The story is told as a reflection from a Grandmother to her granddaughter.  Each chapter is a day in their current lives and then recollections as the grandmother’s history and her life on and with the high seas and pirates are recalled.  The author helps the reader by telling the true history of a rare female pirate.  Interspersed with historical summaries and timelines you get a glimpse into the details of Anne’s life. 

The grandmother’s rowdy life and her strong independent streak are counterbalanced with her love of family and her home plantation.  Her turbulent and often dangerous tales of her past enable the granddaughter to understand her grandmother and the life she has chosen for herself during a period in history when women were an accessory to a man’s life.

Whether you are a history buff or just like a good tale, this is a wonderful read.

For more about this author, CLICK HERE.


Charles Town, South Carolina. The Year of our Lord 1755

It was rare for a woman, any woman, much less a silver-haired, 56-year-old woman, to own and manage a large plantation.
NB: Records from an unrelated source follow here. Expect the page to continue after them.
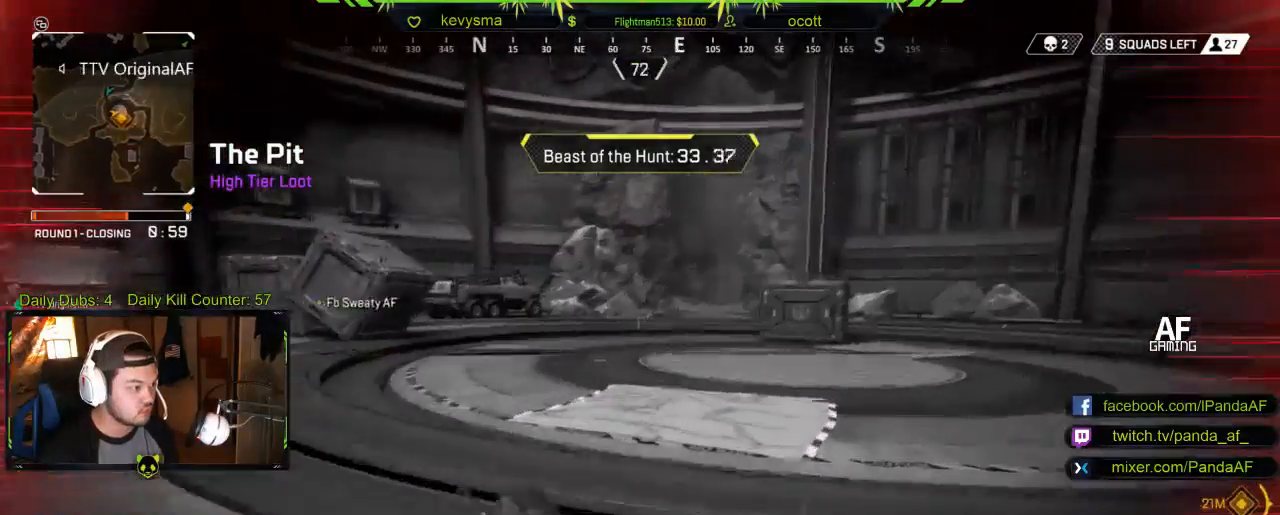
{"buttons": [], "left_stick": "up", "right_stick": "right", "events": [[433, "right_stick", "right"]]}
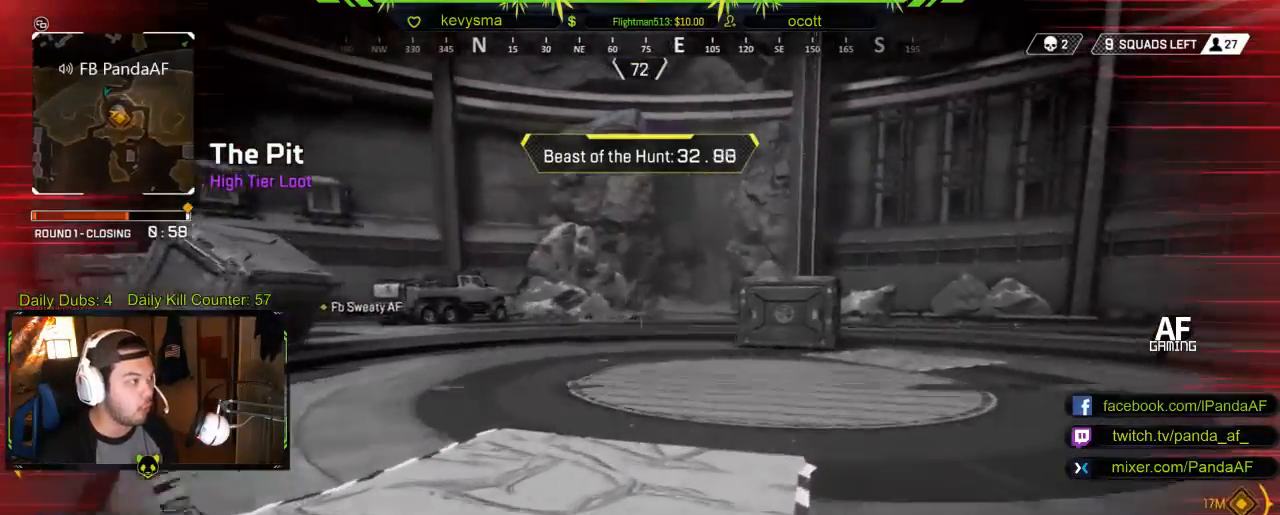
{"buttons": [], "left_stick": "up", "right_stick": "right", "events": [[317, "right_stick", "center"], [450, "right_stick", "right"]]}
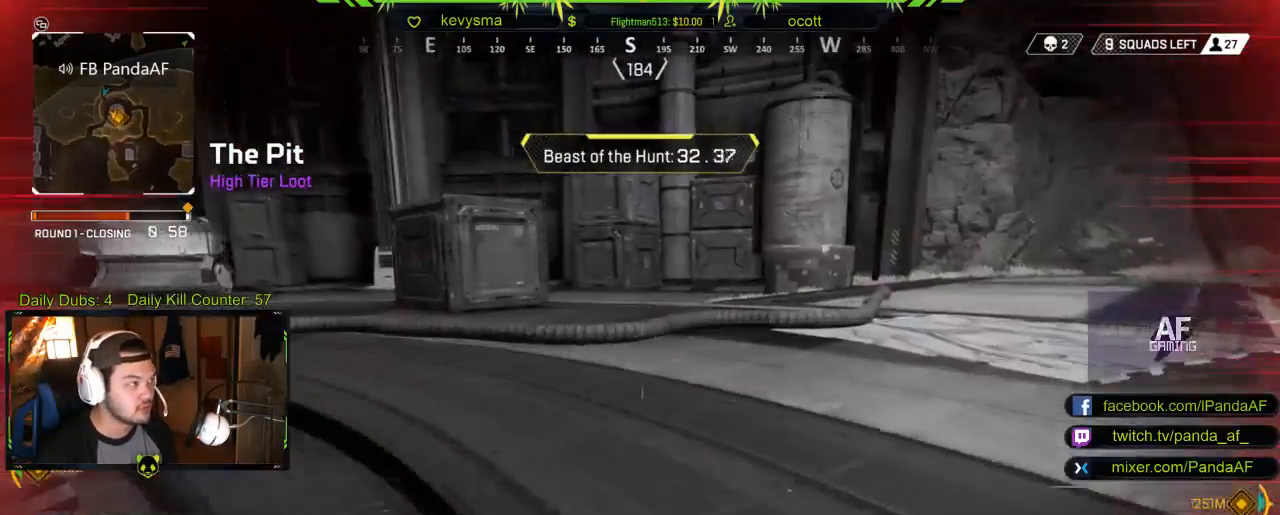
{"buttons": [], "left_stick": "up", "right_stick": "center", "events": [[150, "right_stick", "center"]]}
But then, Anne Cormac was a rare woman.

In addition to her other business and philanthropic enterprises, Anne Cormac owned and operated the highly successful Goose Creek Plantation—400 acres of prime farmland which produced fine, long-strand cotton, a substantial indigo crop, rice, fodder for the animals and vegetables for her household. Miss Anne, as she was known, was a fixture of Charles Town society. She was the money behind the local banks and factors who managed the trade through the Charles Town port. And she was the driving force in the development of Charles Town’s Cormac Theater, renowned for rivaling the finest theaters in England and staging the best Shakespearean productions in the New World.

While Anne Cormac began and ended her life with that particular name, it was the name she used in the in-between time for which she was, and is, most widely known. For in her impetuous youth, Anne Cormac was known as:

Anne Bonny, the world’s first female pirate.

This is her story. In her own words.